Comprehensive Review of Current and Upcoming Anti-Obesity Drugs.
Son, JW, Kim, S
Diabetes & metabolism journal. 2020;(6):802-818
Abstract
Obesity is among the leading causes of morbidity and mortality worldwide and its prevalence continues to increase globally. Because obesity is a chronic, complex, and heterogeneous disease influenced by genetic, developmental, biological, and environmental factors, it is necessary to approach obesity with an integrated and comprehensive treatment strategy. As it is difficult to achieve and sustain successful long-term weight loss in most patients with obesity through lifestyle modifications (e.g., diet, exercise, and behavioral therapy), pharmacological approaches to the treatment of obesity should be considered as an adjunct therapy.

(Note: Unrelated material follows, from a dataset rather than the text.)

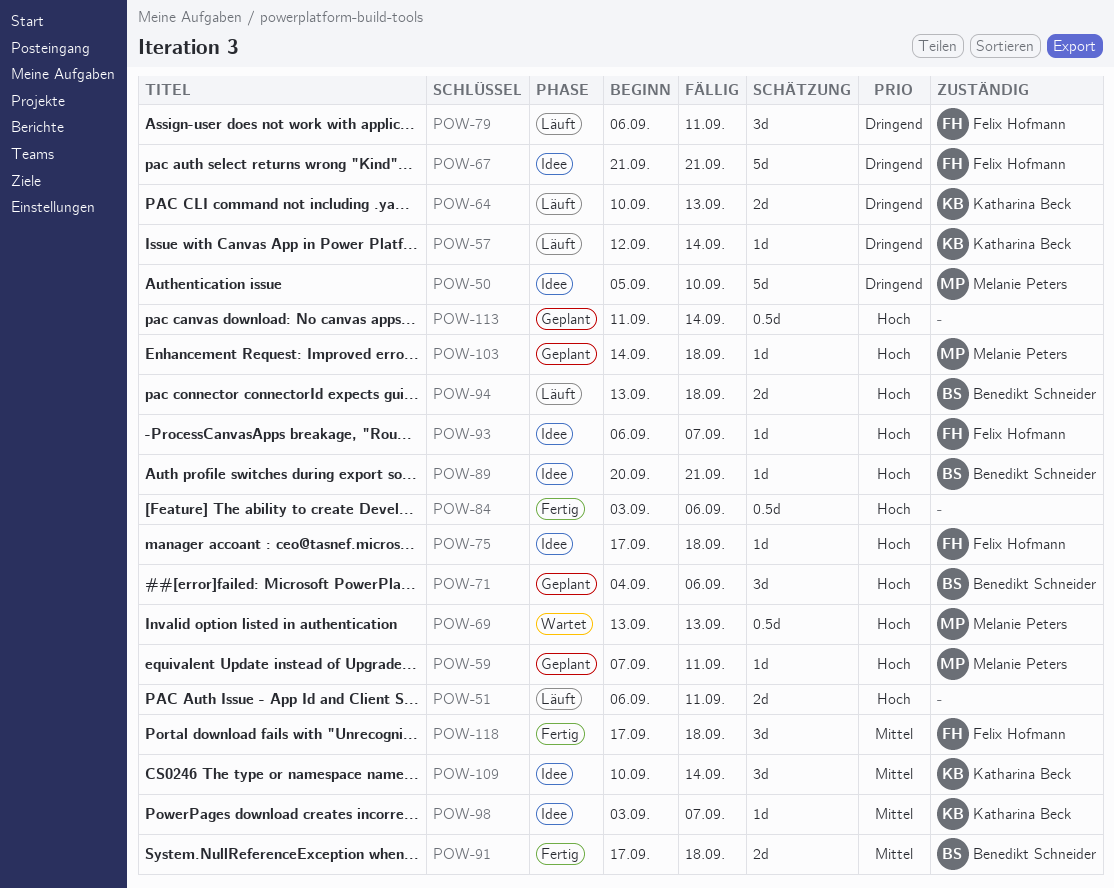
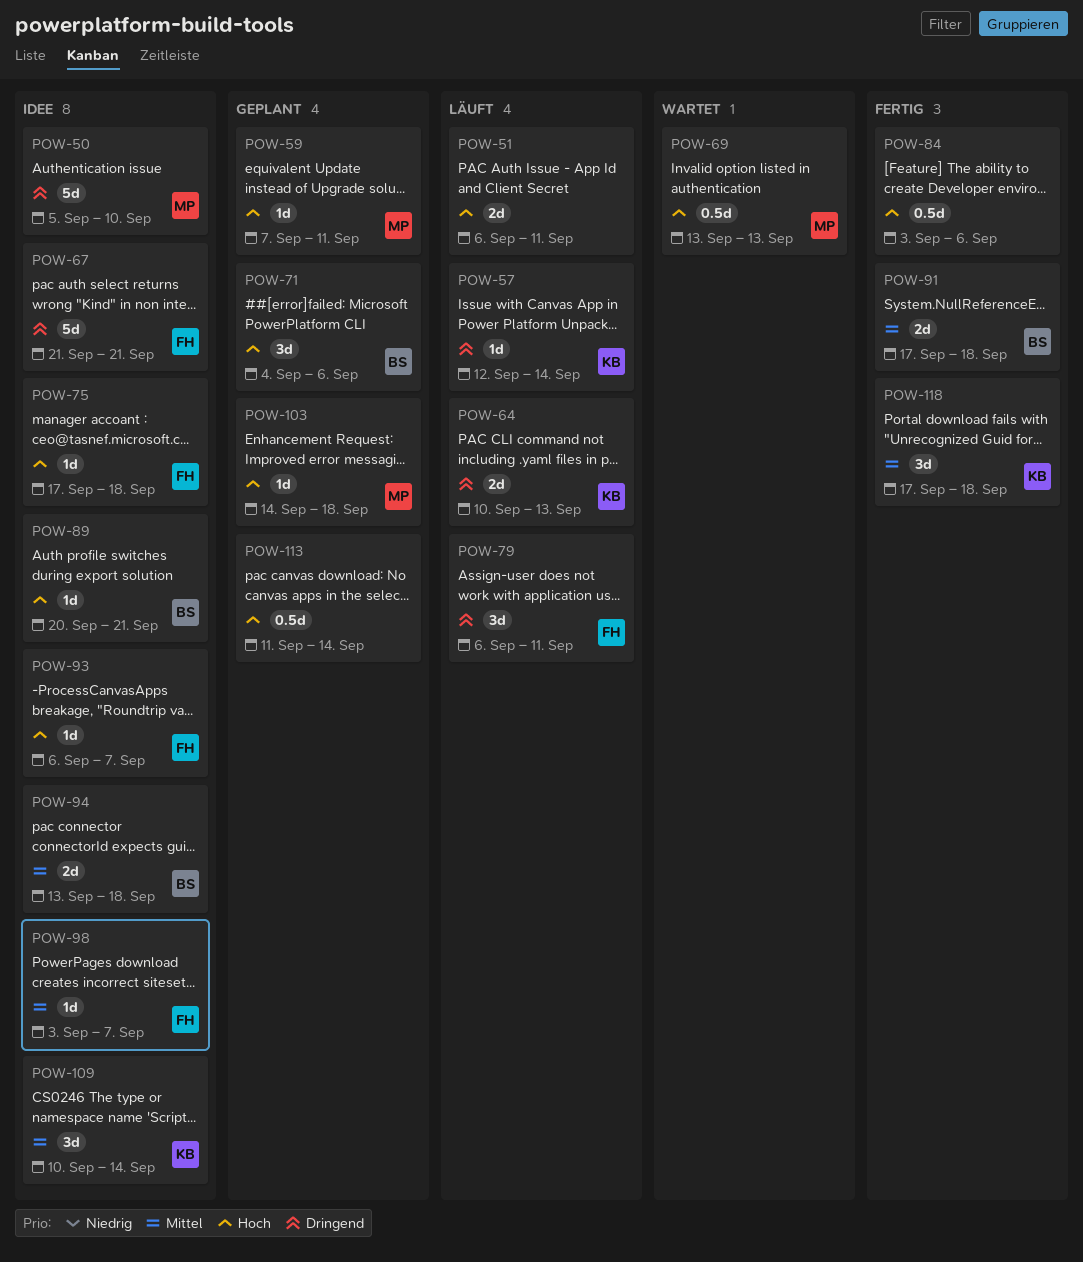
POW-94, status: Läuft -> Idee
POW-94, priority: Hoch -> Mittel
POW-98, owner: Katharina Beck -> Felix Hofmann
POW-118, owner: Felix Hofmann -> Katharina Beck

Currently, four drugs (orlistat, naltrexone extended-release [ER]/bupropion ER, phentermine/topiramate controlled-release, and liraglutide) can be used long-term (>12 weeks) to promote weight loss by suppressing appetite or decreasing fat absorption. Pharmacotherapy for obesity should be conducted according to a proper assessment of the clinical evidence and customized to individual patients considering the characteristics of each drug and comorbidities associated with obesity. In this review, we discuss the mechanisms of action, efficacy, and safety of these available long-term anti-obesity drugs and introduce other potential agents under investigation. Furthermore, we discuss the need for research on personalized obesity medicine.